Entgegen seiner Ankündigung bleibt Mutlu Sürücü in der Türkei. Die Bundesrepublik will einen internationalen Haftbefehl.

Von Sabine Beikler

Diese Bluttat erregte bundesweites Aufsehen: der Mord an Hatun Sürücü am 7. Februar 2005 wegen ihres westlichen Lebensstils. Im April 2006 wurde ihr jüngster Bruder Ayhan wegen Mordes zu einer Gefängnisstrafe von neun Jahren und drei Monaten verurteilt. Die mitangeklagten Brüder Mutlu und Alpaslan wurden freigesprochen. Dagegen legte die Berliner Staatsanwalt Revision ein. Als der Bundesgerichtshof (BGH) in Leipzig die Freisprüche der Sürücü-Brüder Mutlu und Alpaslan aufhob, sagte Heinz Möller, Anwalt von Mutlu Sürücü, sein Mandant wolle bei einer erneuten Verhandlung freiwillig vor Gericht erscheinen. Das war im August 2007. Doch daraus wird nichts: „Mutlu Sürücü kommt nicht zur Verhandlung“, sagte Möller dem Tagesspiegel (siehe Interview). Trotz des Freispruchs gelte Mutlu Sürücü in der Öffentlichkeit als „verurteilt“. Mutlu Sürücü hat die deutsche Staatsbürgerschaft und hält sich zurzeit in der Türkei auf.

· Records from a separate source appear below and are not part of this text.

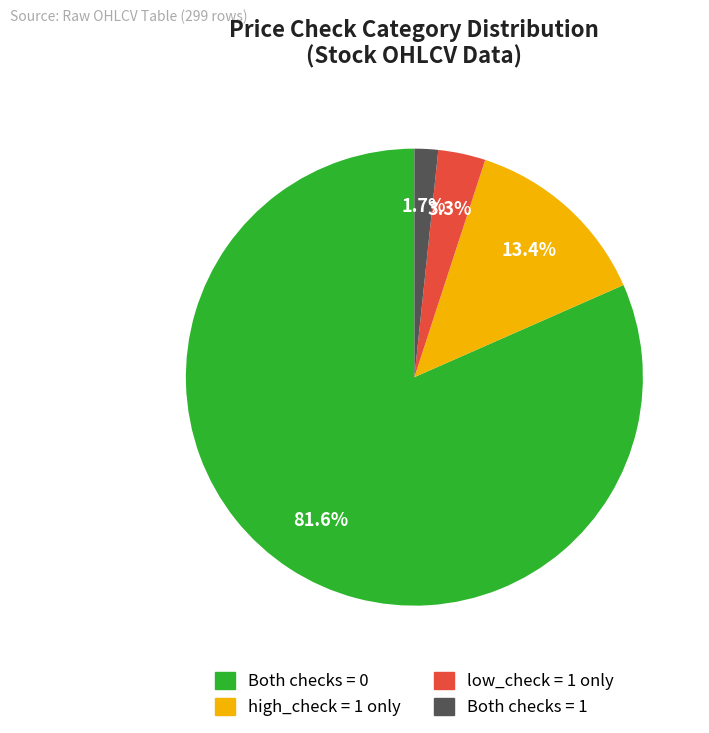

How many slices are in this pie chart?

4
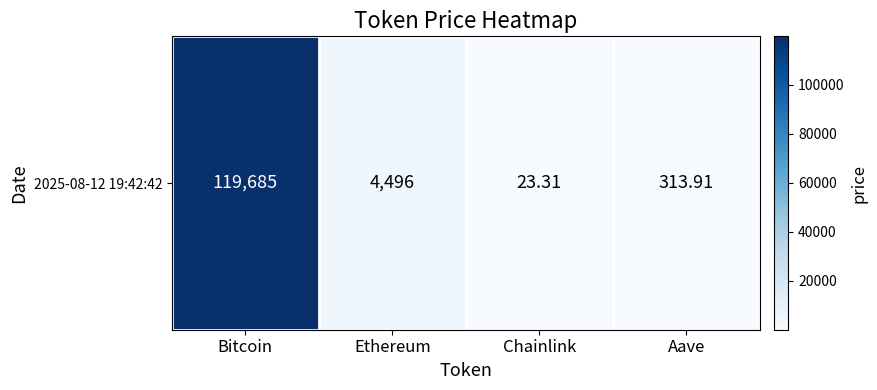

Reading left to right, what are all the values shown in this chart?

Bitcoin=119685.0	Ethereum=4496.0	Chainlink=23.3	Aave=313.9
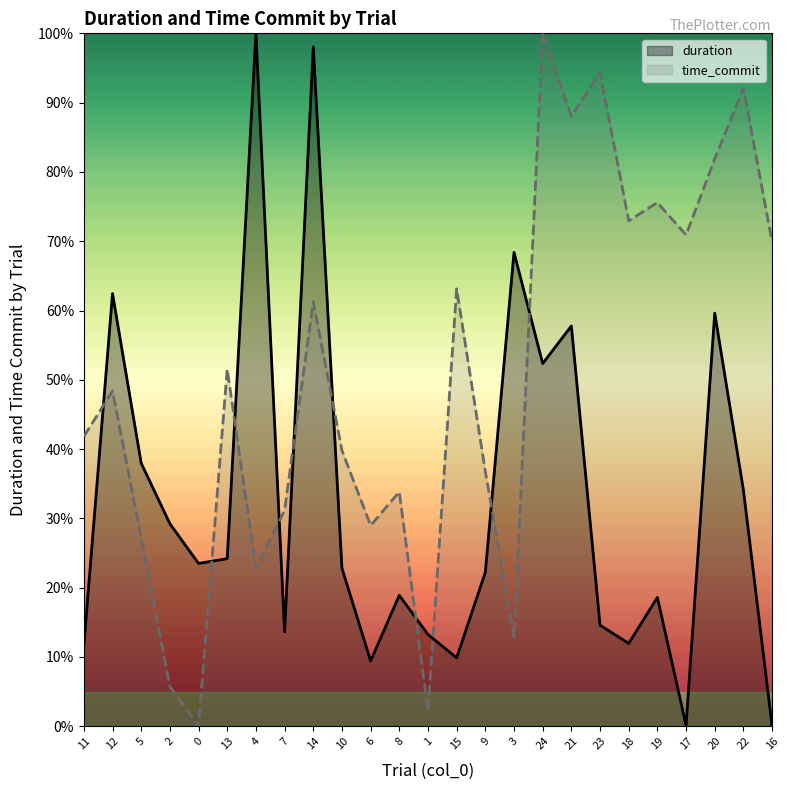

Which series changed the most between 10 and 22?

time_commit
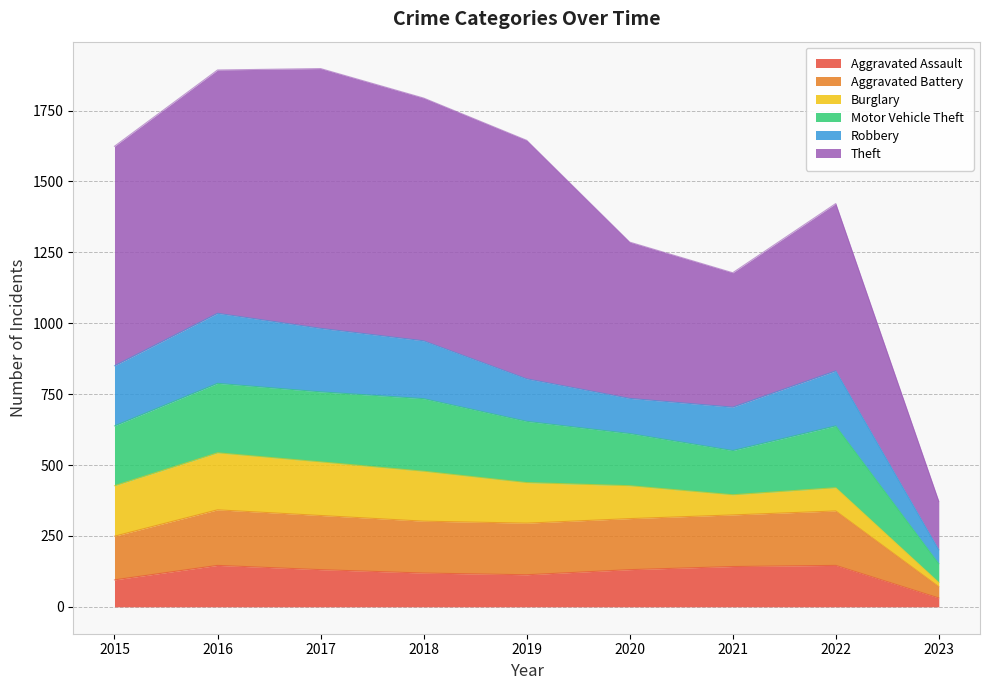

Is it true that Aggravated Battery equals 29 at 2023?

False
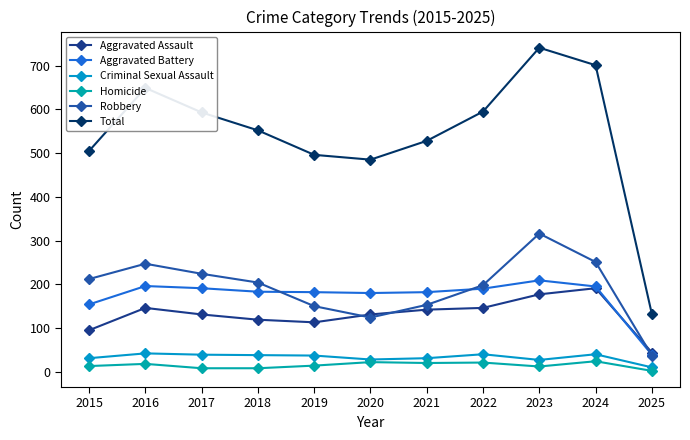

Where do Aggravated Battery and Robbery first cross each other?

2018 and 2019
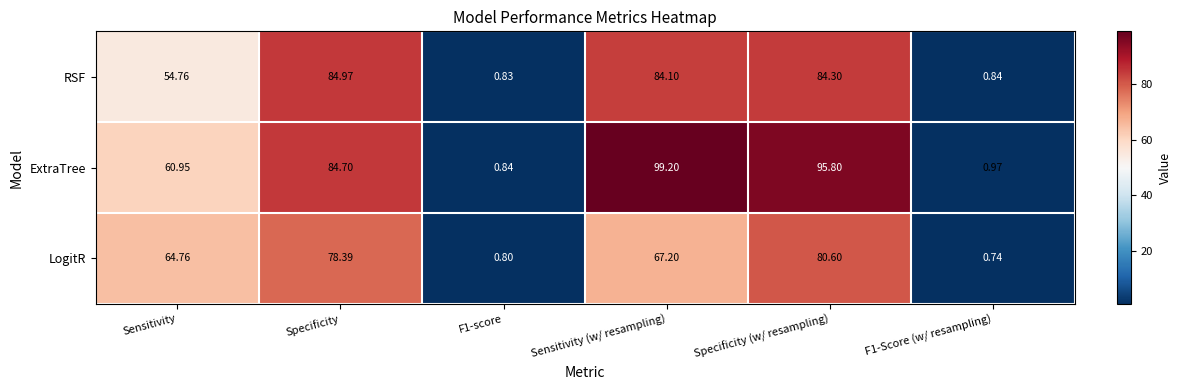

At which category does the chart reach its peak across all series?

Sensitivity (w/ resampling)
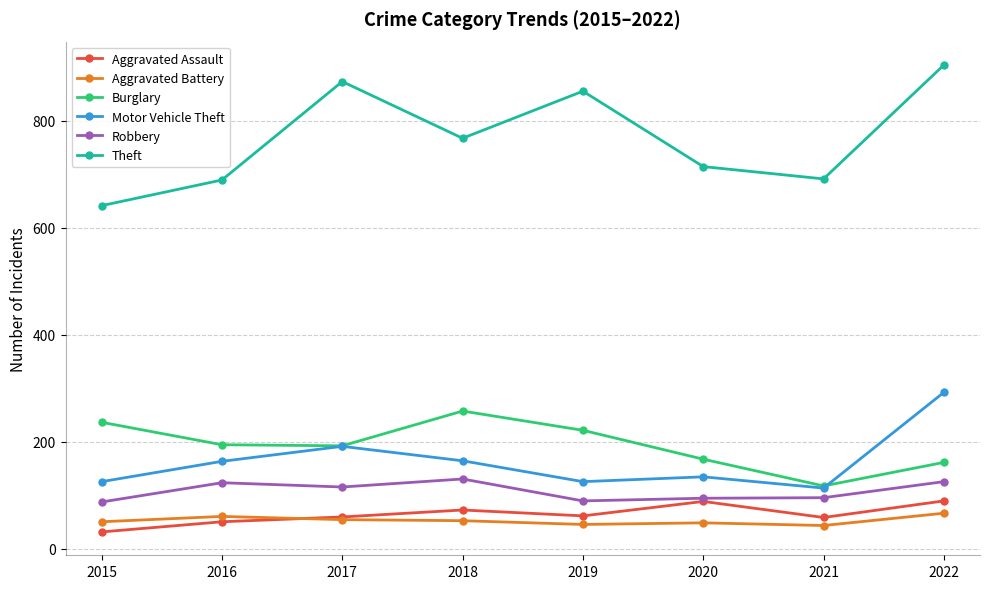

What is the lowest value of the Burglary series?

117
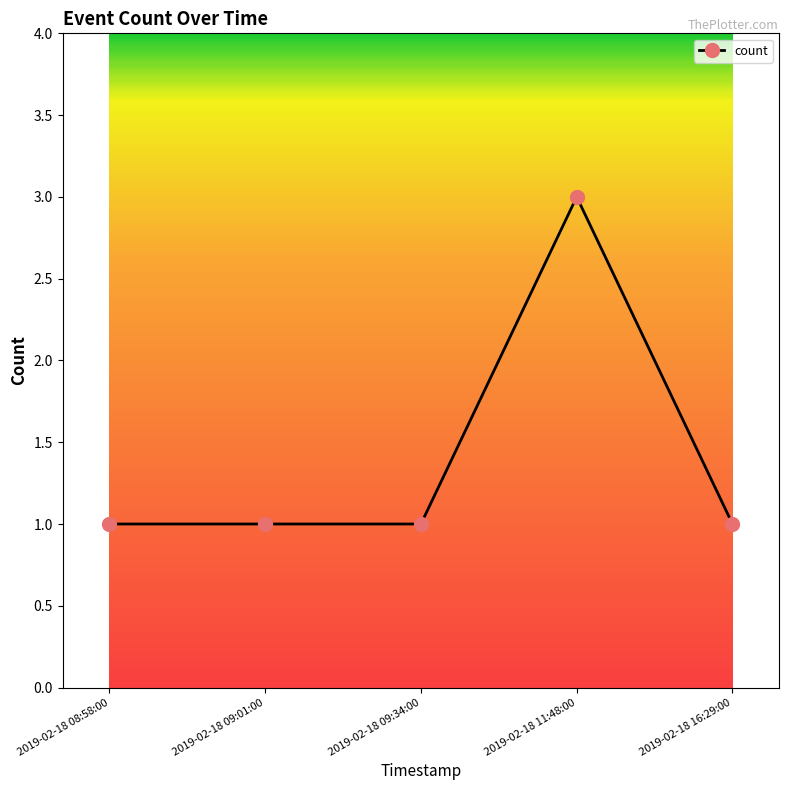

True or false: the data shows 3 at 2019-02-18 11:48:00.

True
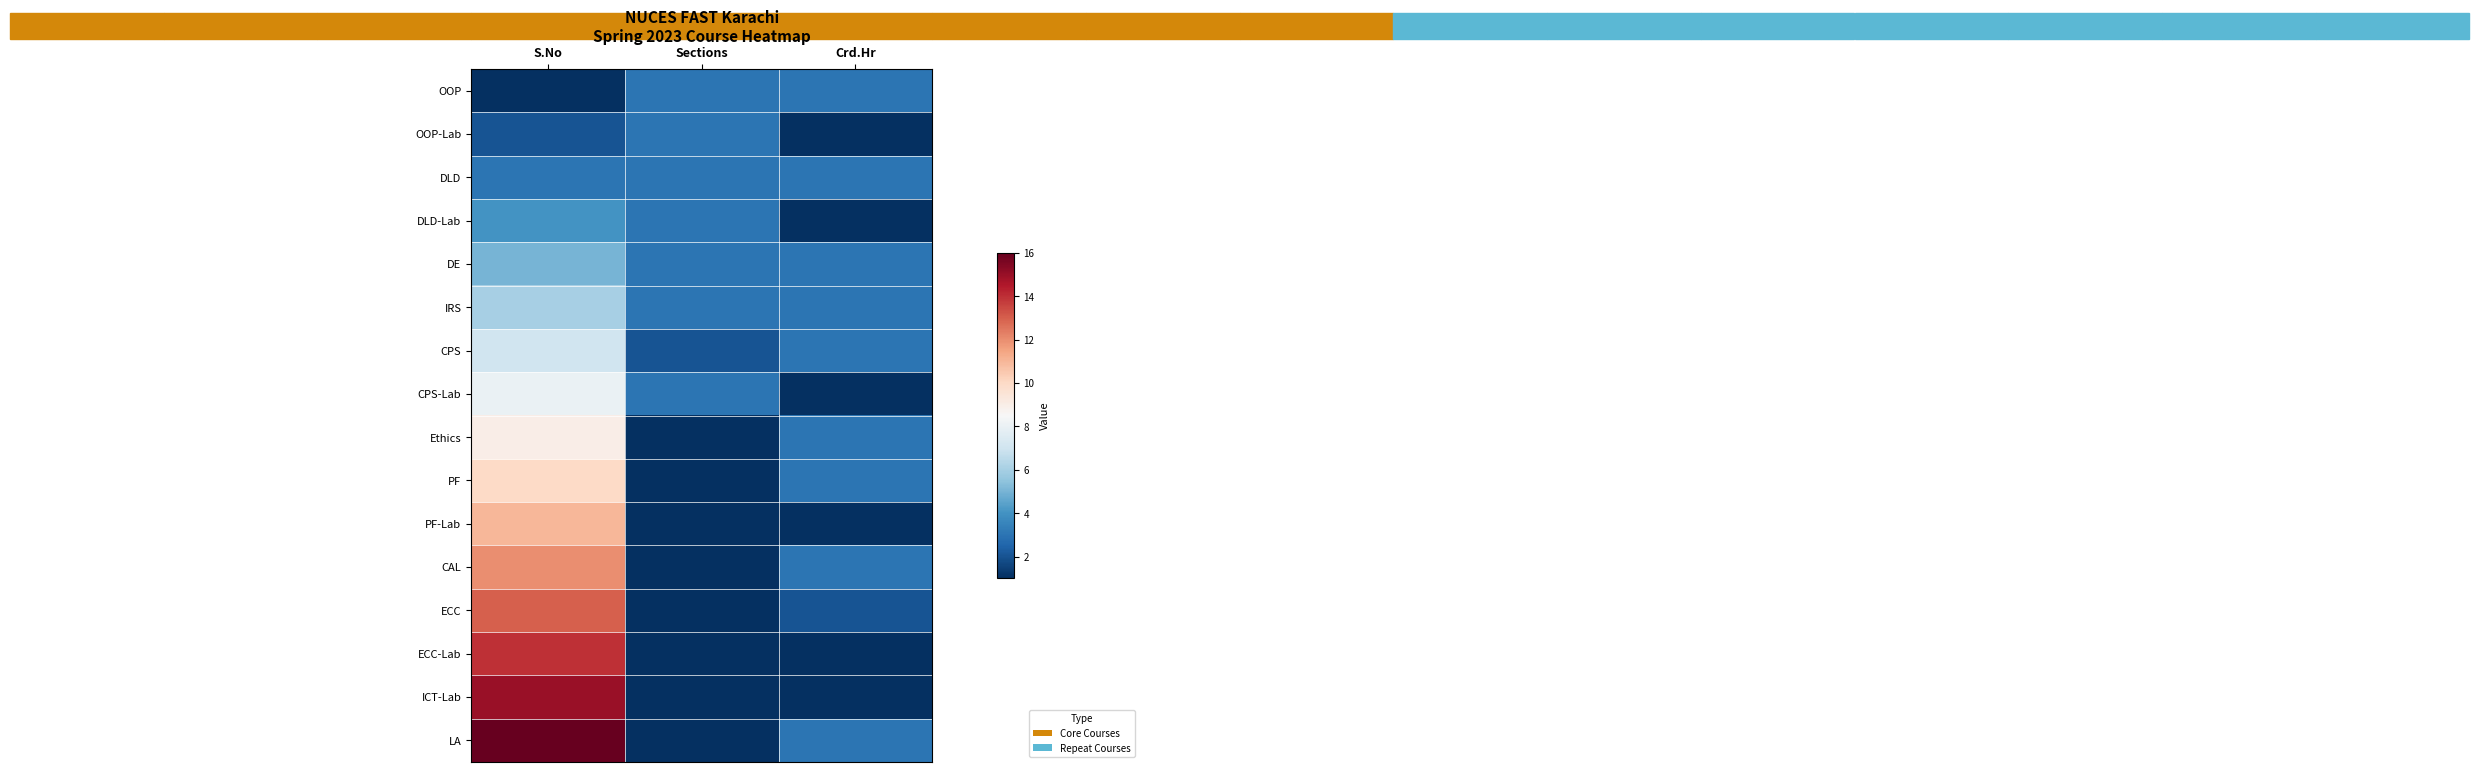

Which series has the largest total across all categories?

LA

Nach der BGH-Entscheidung muss der Mord an Hatun Sürücü neu verhandelt werden. Ayhan Sürücü ist rechtskräftig verurteilt: Er hat seine Schwester auf offener Straße mit drei Kopfschüssen ermordet. Eine Kronzeugin sagte damals im Prozess vor dem Landgericht aus, ihr damaliger Freund Ayhan habe ihr anvertraut, dass Mutlu Sürücü die Waffe besorgt habe. Sein Bruder Alpaslan soll bei der Tat Schmiere gestanden haben. Diese Aussagen hatte Ayhan Sürücü zwar bestätigt. Doch bestritt er, die Wahrheit gesagt zu haben. Er habe der Kronzeugin diese Version nur erzählt, um sie zu beruhigen. Der BGH nannte diese Aussage „wenig plausibel“.

Noch gibt es zwar keinen Termin für eine neue Verhandlung. Nach Tagesspiegel-Informationen sollen bereits Haftbefehle gegen die Brüder Mutlu und Alpaslan beantragt worden sein. Ob der Ermittlungsrichter den Anträgen stattgegeben hat, ist nicht bekannt. Mit Verweis auf das laufende Verfahren geben Staatsanwaltschaft und Landgericht keine Auskünfte.

Während Mutlu Sürücü Deutscher ist, hat Alpaslan Sürücü die türkische Staatsbürgerschaft. Das ist für das weitere Verfahren relevant: Die Behörden werden vermutlich beide Haftbefehle international zur Fahndung ausschreiben. Im Fall von Mutlu Sürücü können die deutschen Behörden die Türkei um Auslieferung ersuchen. Beide Staaten haben das EU-Auslieferungsabkommen ratifiziert. In der Regel werden deutsche Staatsbürger ausgeliefert. „Wir gehen davon aus, dass in diesem Fall ausgeliefert wird“, heißt es aus Justizkreisen auf Bundesebene.

Bei Alpaslan Sürücü liegt eine andere Situation vor. Die Auslieferung kann ohne nähere Angaben abgelehnt werden. Allerdings kann er von türkischen Behörden befragt werden – und auch in der Türkei eine mögliche Strafe verbüßen. Kurz vor der BGH-Entscheidung wollte Alpaslan Sürücü nach Deutschland einreisen: Die Ausländerbehörde verweigerte ihm jedoch die Einreise, da seine Aufenthaltserlaubnis erloschen war. Er hatte sich länger als sechs Monate im Ausland aufgehalten. Ob er sich jetzt freiwillig bei den Behörden meldet, ist sehr unwahrscheinlich. „Er muss seine Entscheidung treffen“, sagte sein Anwalt Matthias Kock.